What does it actually mean, and how does it work? What are its advantages in the case of encrypting and authenticating streams?
It looks like the first paper you linked hints at an explanation.
From what I can tell the idea is the same as with "intermediate tags", that is you have an instance of your cipher and you process all the data up to some point, then create a MAC-tag, insert it into the data stream for later verification and continue with the very same instance to process more data. The paper says:
With appropriate domain-separating padding the security proofs allow the sponge states to be used for any number of consecutive authenticated messages (“MAC-and-Continue”) without the need for sequence numbers, and re-keying.
So why should one want to do this?
TL;DR: It's a "nice feature" to the programmer and data structure designer.
Strictly speaking you cannot be sure of the security of a decrypted message until you have fully verified the integrity of the entire message. That means if your message is 1MB you have to authenticate and decrypt the entire 1MB message before your crypto implementation should pass it on to the application.
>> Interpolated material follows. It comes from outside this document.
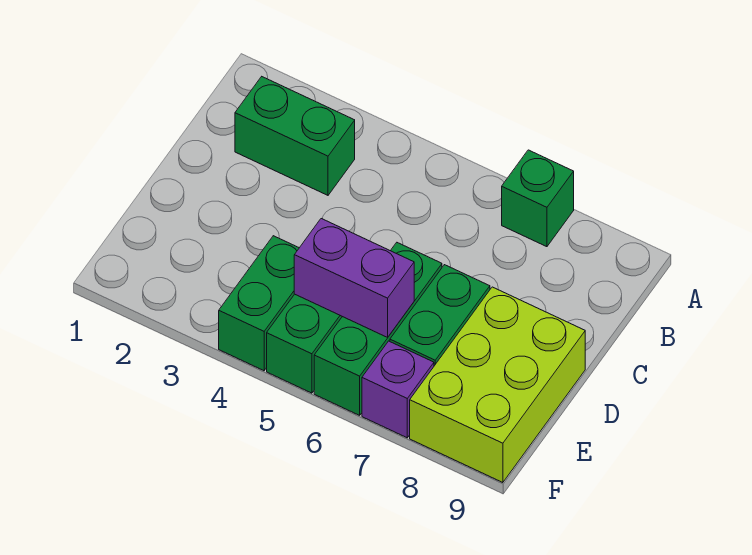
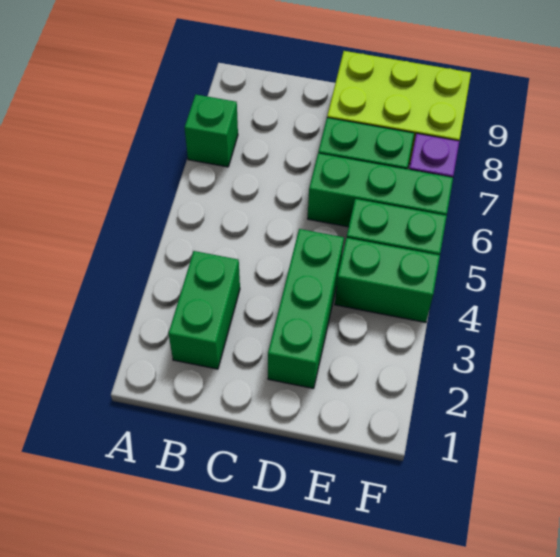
none -> green 1x3 brick [268,229,344,389]
purple 1x2 brick [294,219,414,337] -> none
And with usual modes the tag marks the end of the message meaning you have to potentially re-initialize instances and worry about what the new nonce shall be. "Mac-and-Continue" simplifies that in that you can just insert a tag pretty much anywhere in the 1MB chunk and then all the data up to that tag is authenticated, meaning it can be handed to the application much sooner than expected. This helps to reduce buffer sizes, reduce latency (as you have less to process before being able to pass it on) and it eliminates the worries you would have if you had to manually design a mode that has chunks (which means defining nonces, protecting against re-ordering attacks and re-initializing your mode object).